Mr John Hopewell, a renal consultant who oversaw the introduction of dialysis and transplantation at the Royal Free Hospital, has died aged 94.
Mr Hopewell was appointed as a consultant surgeon at the Royal Free Hospital in 1957 with the intention of developing a department of urological surgery. He had a particular interest in the possibility of treating end-stage renal failure by the emerging techniques of haemodialysis and renal transplantation.
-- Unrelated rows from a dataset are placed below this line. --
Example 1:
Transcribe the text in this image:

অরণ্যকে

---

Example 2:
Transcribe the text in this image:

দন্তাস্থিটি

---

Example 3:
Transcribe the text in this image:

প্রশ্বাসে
By 1958 patients were being dialysed and in 1960 Mr Hopewell performed the first live donor kidney transplant using chemical immunosuppression alone in the UK.
Professor Stephen Powis, medical director, said: “John was instrumental in setting up services at the Royal Free Hospital for patients with kidney failure. In the late 1950s he undertook pioneering work in renal transplantation with Roy Calne, a junior surgeon working with him. Following this Roy, now Sir Roy, went on to develop many of the techniques and drugs used in modern day transplantation. John was passionate about the Royal Free Hospital and when I started work here in 1997, although already retired, he was one of the first to welcome me.”
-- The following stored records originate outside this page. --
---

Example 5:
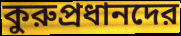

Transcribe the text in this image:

কুরুপ্রধানদের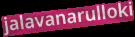
jalavanarulloki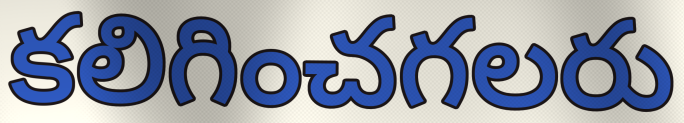
కలిగించగలరు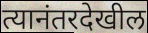
त्यानंतरदेखील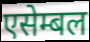
एसेम्बल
Today the Royal Free London has around 700 patients on haemodialysis. Advances in treatment have led to longer lifespans and a much better quality of life. The average lifespan for patients on dialysis is now 20-30 years but some people have been on dialysis for more than 30 years.
In his memoirs featured on the British Transplantation Society website, John wrote: “Before 1960 there was virtually no treatment for the common problem of end-stage renal failure in the UK. By 1970 every region had a unit capable of treating it by haemodialysis and transplantation, which have continued as complementary treatments to the present time. This development, a notable and rapid advance in clinical practice, deserves historical record.”
On his retirement in 1986 he was appointed as an honorary consultant in urology at the Royal Free Hospital.